Connu pour son franc-parler et sa bonhomie, M. Benkirane répondait à une question de Jacques Saadé, patron de l'armateur français CMA-CGM, troisième groupe mondial de transport par conteneurs, qui s'inquiétait d'un long mouvement de grève l'automne dernier qui a paralysé le port de Tanger-MED.

"Faire grève, c'est raisonnable, mais pas s'y complaire (...) le droit de grève doit être respecté mais aussi le droit au travail", a estimé le Premier ministre.

Se disant fort de la "légitimité" populaire de son gouvernement, après "les élections les plus transparentes de l'histoire du Maroc" en novembre, qui ont porté pour la première fois les islamistes du parti Justice et Développement (PJD) au pouvoir, M. Benkirane a indiqué qu'une "nouvelle loi sur le droit de grève" sera promulguée prochainement.

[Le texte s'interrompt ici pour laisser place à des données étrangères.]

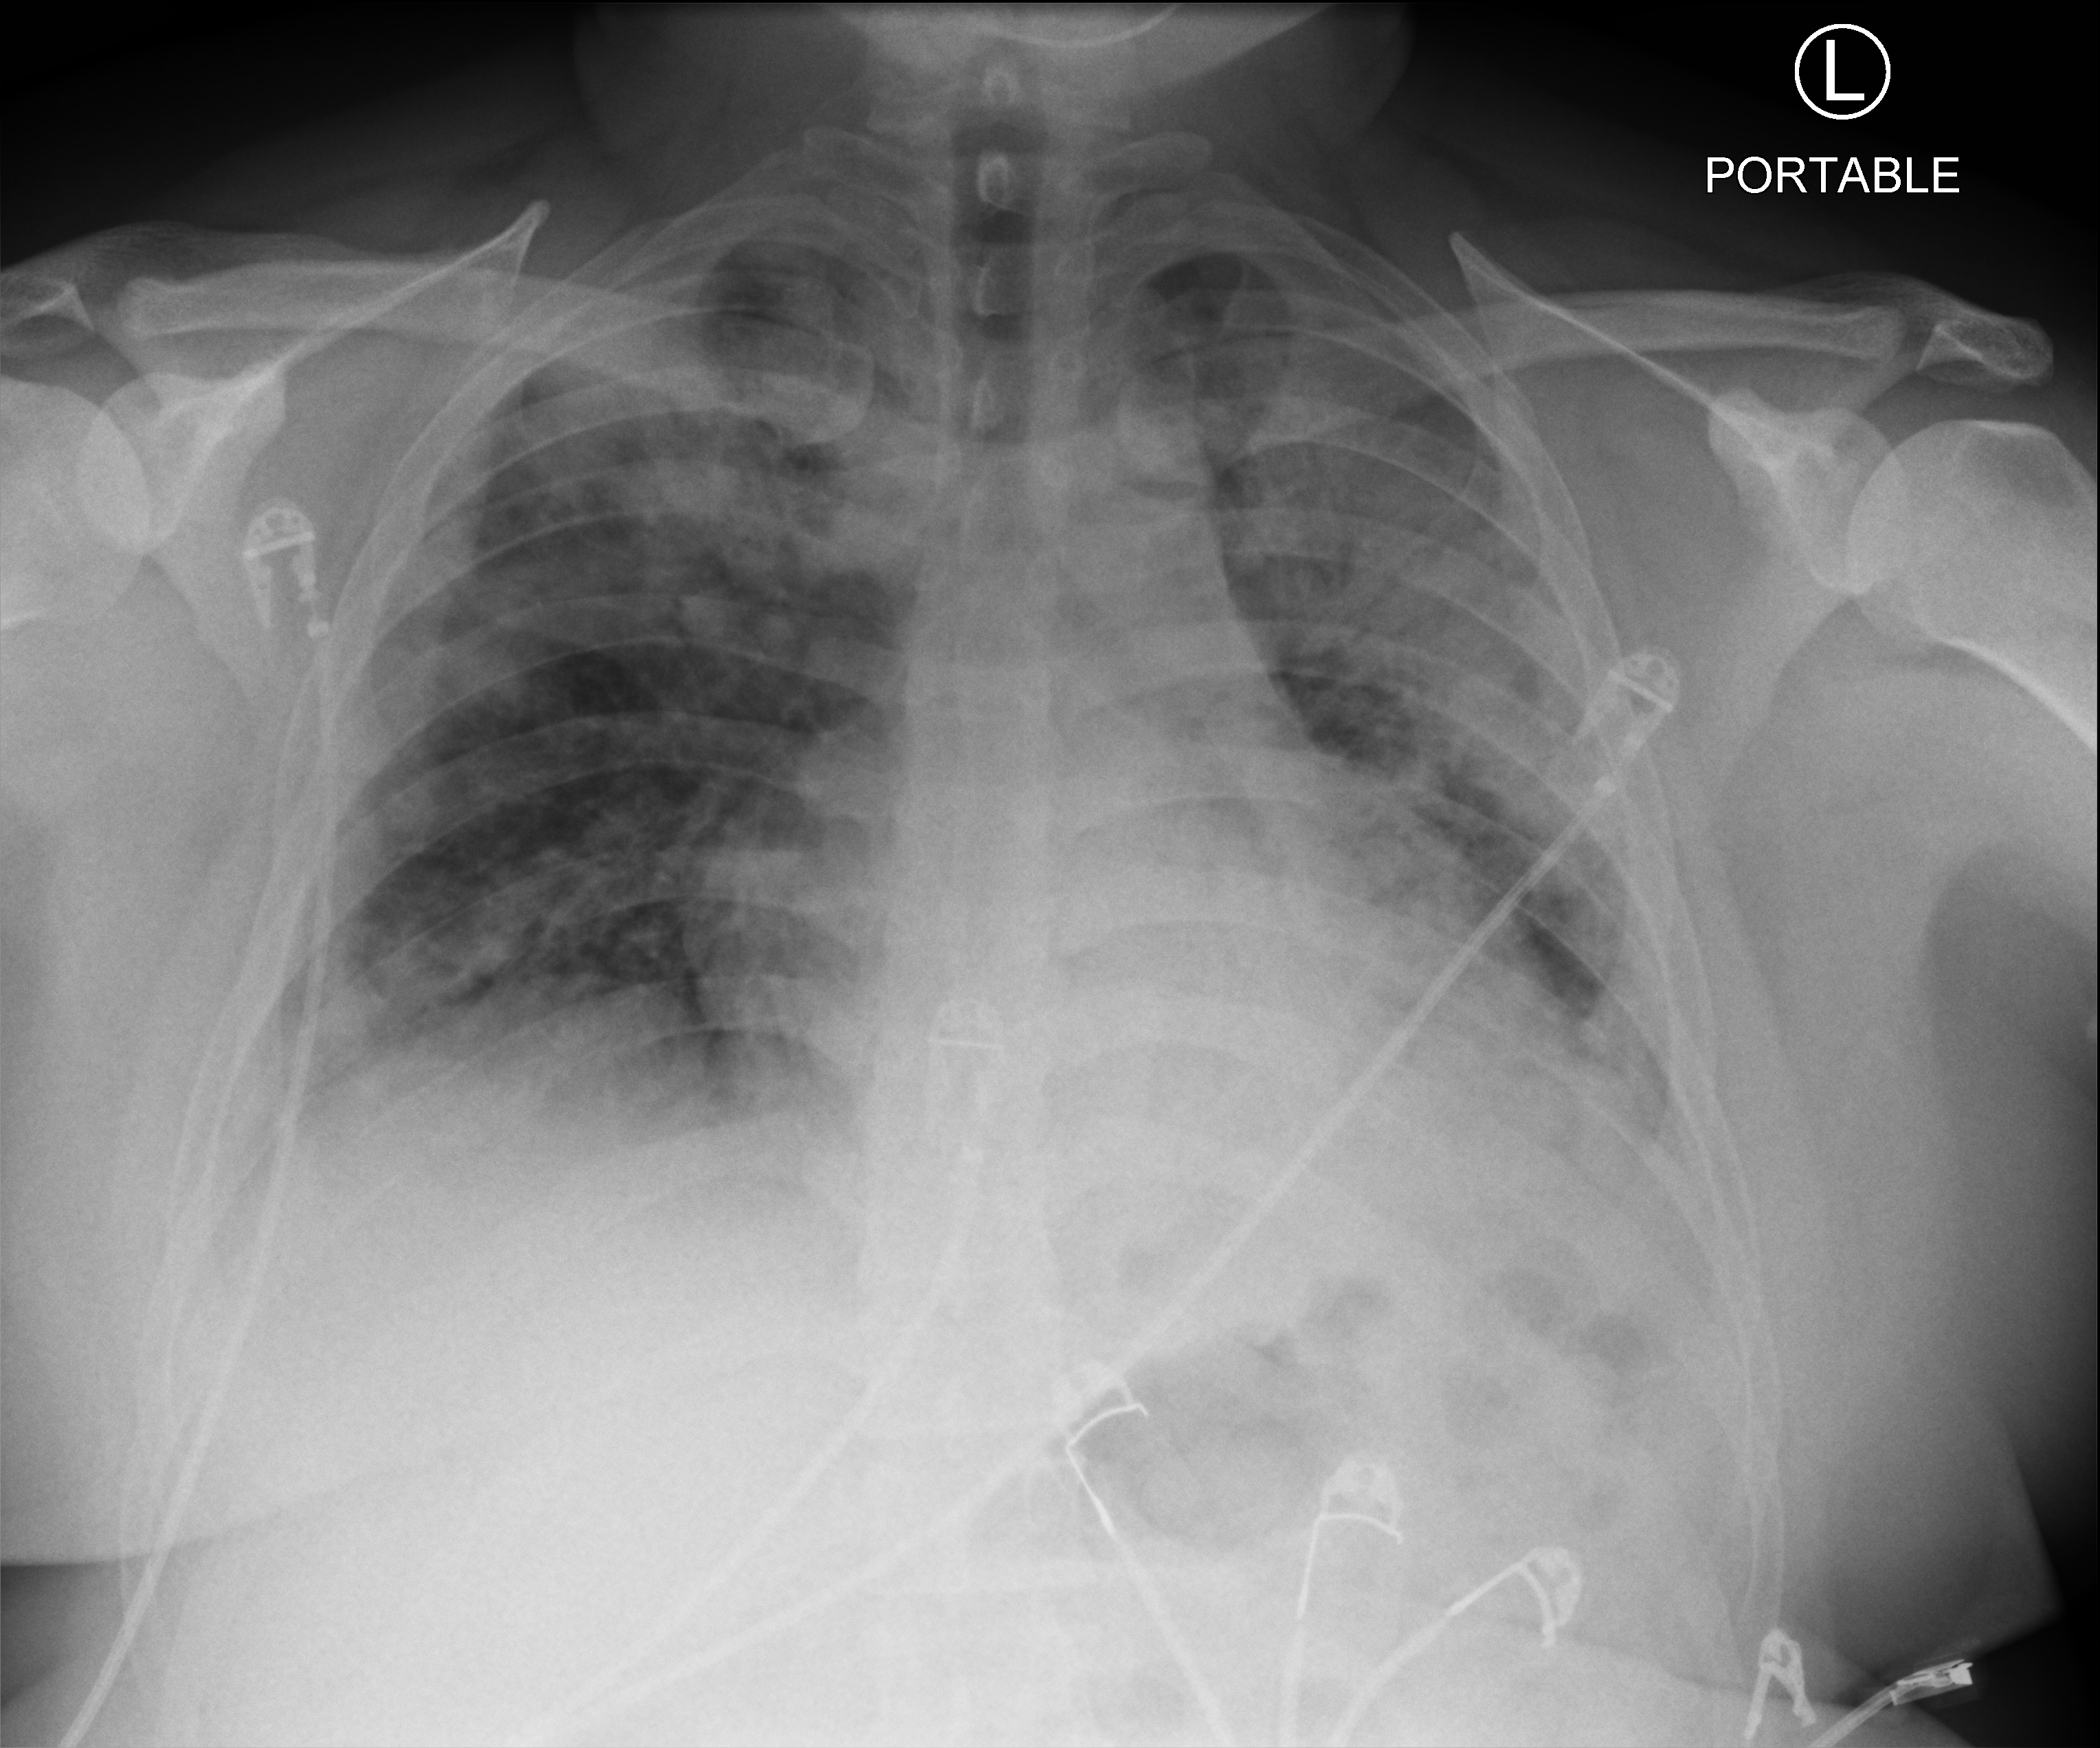
Chest X-ray (portable). Male patient hospitalised with COVID-19, age 18–59 years.
Hospital-stay facts (about this admission, not read from this image; timing relative to this image not recorded): mechanically ventilated during this hospital stay: no; admitted to intensive care during this hospital stay: no.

S'adressant aux patrons français, il a indiqué que "le Maroc était preneur notamment en matière de formation professionnelle" afin de juguler le problème du chômage, qui reste très élevé dans le royaume.

Répondant à l'avance aux éventuelles inquiétudes des patrons français face à un gouvernement où les islamistes sont majoritaires, M. Benkirane a déclaré: "S'il y a un changement, c'est en faveur d'un renforcement des relations avec la France, toujours bienvenue dans notre pays".

Le chef du gouvernement n'en a pas moins plaidé pour des relations bilatérales "plus équilibrées" afin d'aider au développement du Maroc.

"Il faut nous aider à prendre en charge les 30 à 40% des laissés-pour-compte de notre population", a-t-il lancé, en référence au chômage et à la pauvreté qui touchent cette partie de la population du pays, qui compte quelque 33 millions d'habitants.

Intervenant à leur tour, les ministres de l'Economie et des Finances Nizar Baraka et de la Gouvernance Mohamad Nagib Boulif ont estimé que "l'amélioration du climat des affaires" était une des priorités du pays, ainsi que "le développement de grandes alliances stratégiques", notamment pour s'attaquer à des marchés comme ceux d'Afrique de l'Ouest.

Organisée par le Club des chefs d'entreprises France-Maroc autour du thème "Investissement et croissance: les perspectives pour le Maroc en 2012", la rencontre de Rabat répond à une invitation conjointe de la Confédération générale des entreprises du Maroc (CGEM) et son homologue français le Medef.